One of the features of the Catmull-Rom
spline is that the specified curve
will pass through all of the control
points - this is not true of all types
of splines.
By definition your red interpolated curve will pass through all red data points and your blue interpolated curve will pass through all blue points. Therefore you won't get a best fit for both data sets.
You might change your boundary conditions and use data points from both data sets for a piecewise approximation as shown in these slides.
I agree with ysap that this question cannot be answered as you may be expecting. There may be better interpolation methods, depending on your model dynamics - as with ysap, I recommend methods that utilize the underlying dynamics, if known.
Regarding the red/blue samples, I think you have made a good observation about sampled and interpolated data sets and I would challenge your original expectation that:
When computing the value at any time, we expect that both red and blue data sets will return similar values.
I do not expect this.

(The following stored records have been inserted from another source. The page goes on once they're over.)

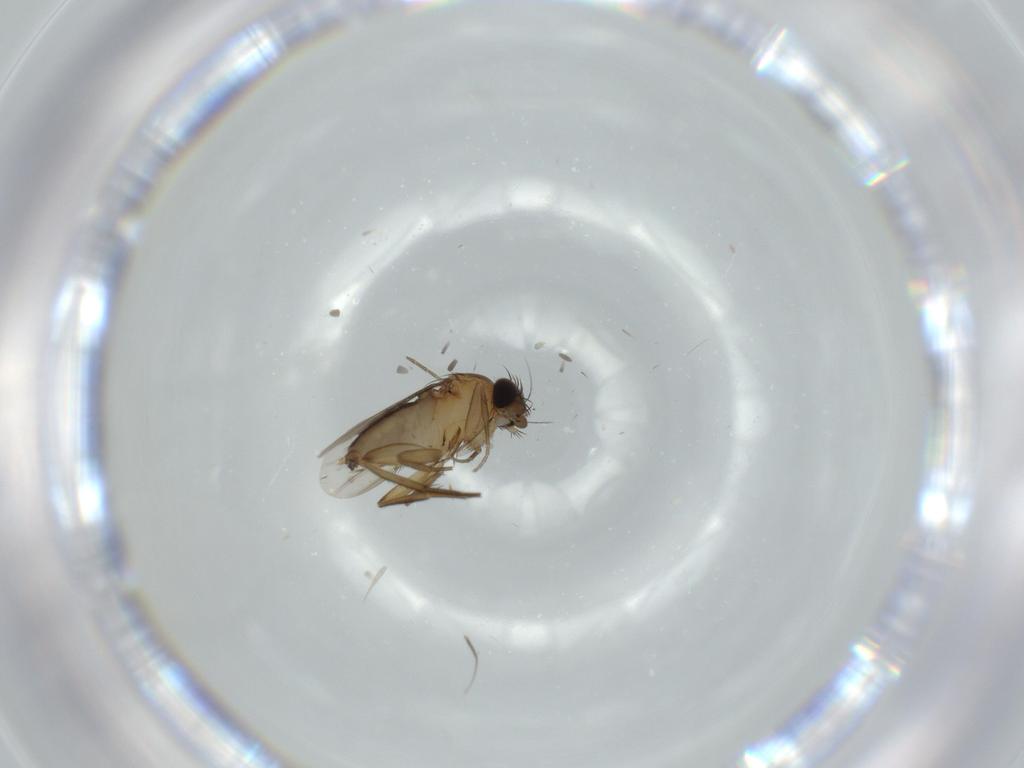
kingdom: Animalia
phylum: Arthropoda
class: Insecta
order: Diptera
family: Phoridae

If you assume that you cannot perfectly interpolate - and particularly if the interpolation error is large compared to the errors in samples - then you are certain to have a continuous error function that exhibits largest errors longest (time) from your sample points. Therefore two data sets that have differing sample points should exhibit the behaviour you see because points that are far (in time) from red sample points may be near (in time) to blue sample points and vice versa - if staggered as your points are, this is sure to be true. Thus I would expect what you show, that:
Viewed over time the values from each data set (red and blue) will appear to diverge and then converge about the original value.
(If you do not have information about underlying dynamics (except frequency content), then Giacomo's points on sampling are key - however, you need not interpolate if looking at info below Nyquist.)
When sampling the original continuous function, the sampling frequency should comply to the Nyquist-Shannon sampling theorem, otherwise the sampling process introduces an error (also known as aliasing). The error, being different in the two datasets, results in a different value when you interpolate.
Therefore, you need to know the highest frequency B of the original function and then collect samples with a frequency at least 2B. If your function has very high frequencies and you cannot sample that fast, you should at least try to filter them away before sampling.